Parte di questo articolo verrà utilizzato da un centro antiviolenza nel veronese, pertanto mi sono documentata a dovere prima di scrivere, scoprendo anche che ci sono artisti come Ghali (Good Times, canzone super trasmessa quest’estate) che si sono fatti portavoce di una campagna contro l’uso smodato di parole violente verso le donne. Ghali è un rapper italiano ma di origine tunisina, un caso? Non direi, in diverse sue interviste parla di come sia stato discriminato ed emarginato, sentendosi “diverso” o parte di una minoranza. Ecco che esperienze come queste ti cambiano, ti rendono migliore, insegnandoti ad essere più rispettoso verso l’altro.
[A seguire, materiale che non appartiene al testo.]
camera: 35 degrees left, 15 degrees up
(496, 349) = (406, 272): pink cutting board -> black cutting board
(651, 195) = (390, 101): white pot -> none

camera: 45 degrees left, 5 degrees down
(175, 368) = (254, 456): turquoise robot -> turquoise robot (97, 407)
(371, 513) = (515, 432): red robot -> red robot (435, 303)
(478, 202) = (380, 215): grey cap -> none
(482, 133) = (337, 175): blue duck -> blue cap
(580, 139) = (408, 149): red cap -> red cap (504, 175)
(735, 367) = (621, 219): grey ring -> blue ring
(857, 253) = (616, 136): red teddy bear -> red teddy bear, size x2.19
Mi verrebbe molto facile etichettare questi artisti dai poveri contenuti, nello stesso modo in cui loro ci hanno etichettato, ma non è combattendoli personalmente che risolverò il problema della violenza contro le donne purtroppo. Vorrei piuttosto farli ragionare sull’importanza dei messaggi che lanciano ai più giovani che amano ascoltarli, quanto pesano le parole che utilizzano e come possono essere percepiti da chi non è pronto. Vorrei portarli con me in un centro anti violenza per un giorno, dar loro modo di incontrare donne che vivono nell’ombra per non essere trovate dall’ex marito, altre che sono vive per miracolo, e altre ancora che, per paura di perdere i figli, restano nella casa con il loro carnefice, con botte e violenza continua.
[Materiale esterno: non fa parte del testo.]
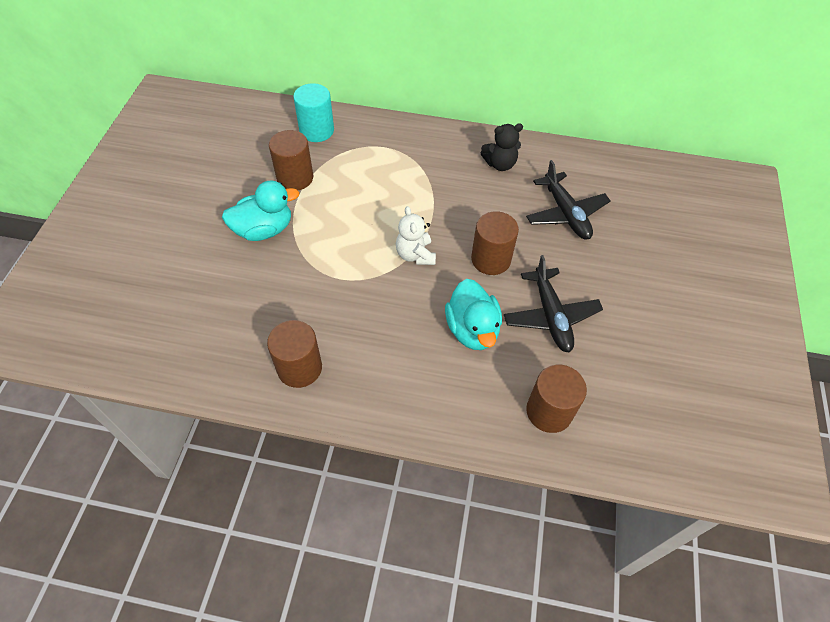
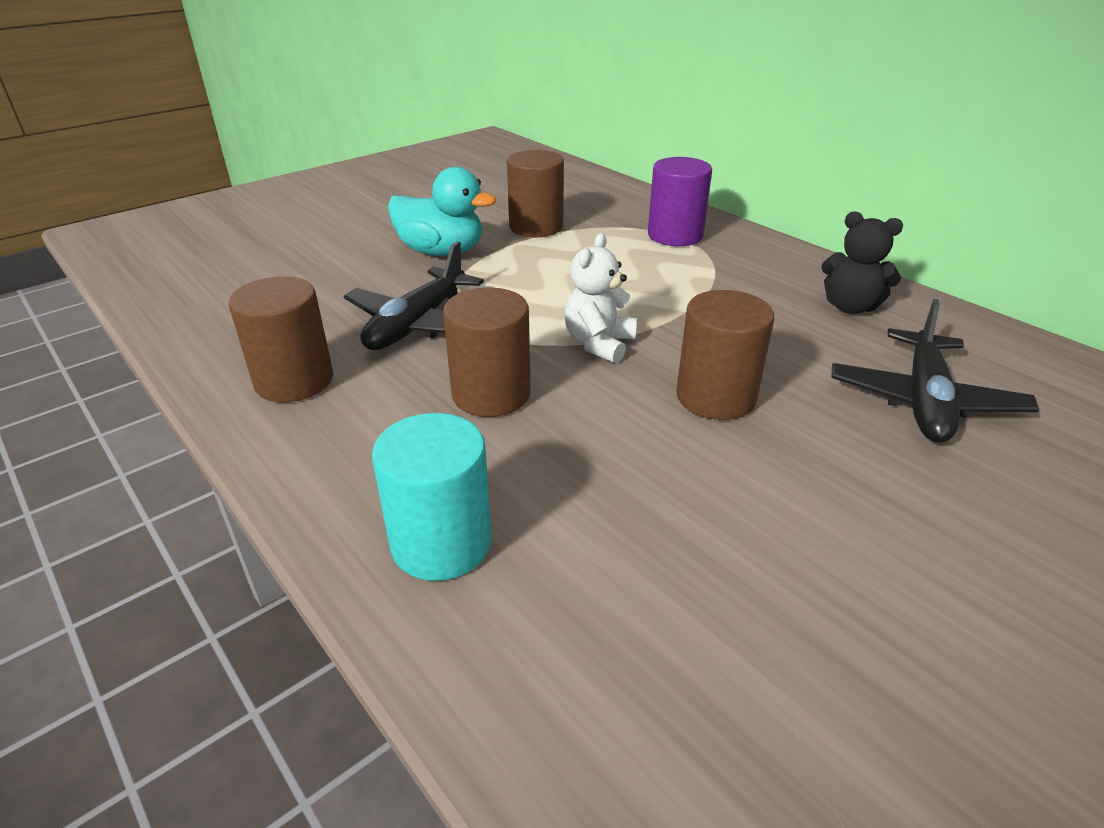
camera: 40 degrees right, 20 degrees down
(316, 130) = (613, 202): turquoise cylinder -> turquoise cylinder (441, 543)
(377, 146) = (675, 235): none -> purple cylinder
(472, 330) = (582, 463): turquoise duck -> none
(549, 411) = (587, 663): brown cylinder -> brown cylinder (491, 394)
(550, 316) = (752, 517): black plane -> black plane (417, 324)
“E’ solo una canzone, sai quante parolacce sentono in casa questi ragazzi?”, certo che lo so, per tante famiglie vivere in mezzo alla violenza è una normalità, sentirla però passare anche nelle canzoni è come renderla lecita e accettata, come autorizzarne l’esistenza e la convivenza. La prossima vittima potrebbe essere vostra figlia, mamma, sorella, una donna importante della vostra vita, riflettete sul male che trasmettete nelle vostre parole. La vostra influenza mediatica sui più giovani potrebbe essere usata proprio per lanciare messaggi contro la discriminazione e la violenza, fatevi portavoce del cambiamento per un futuro migliore.

Fermiamo la violenza anche con la musica.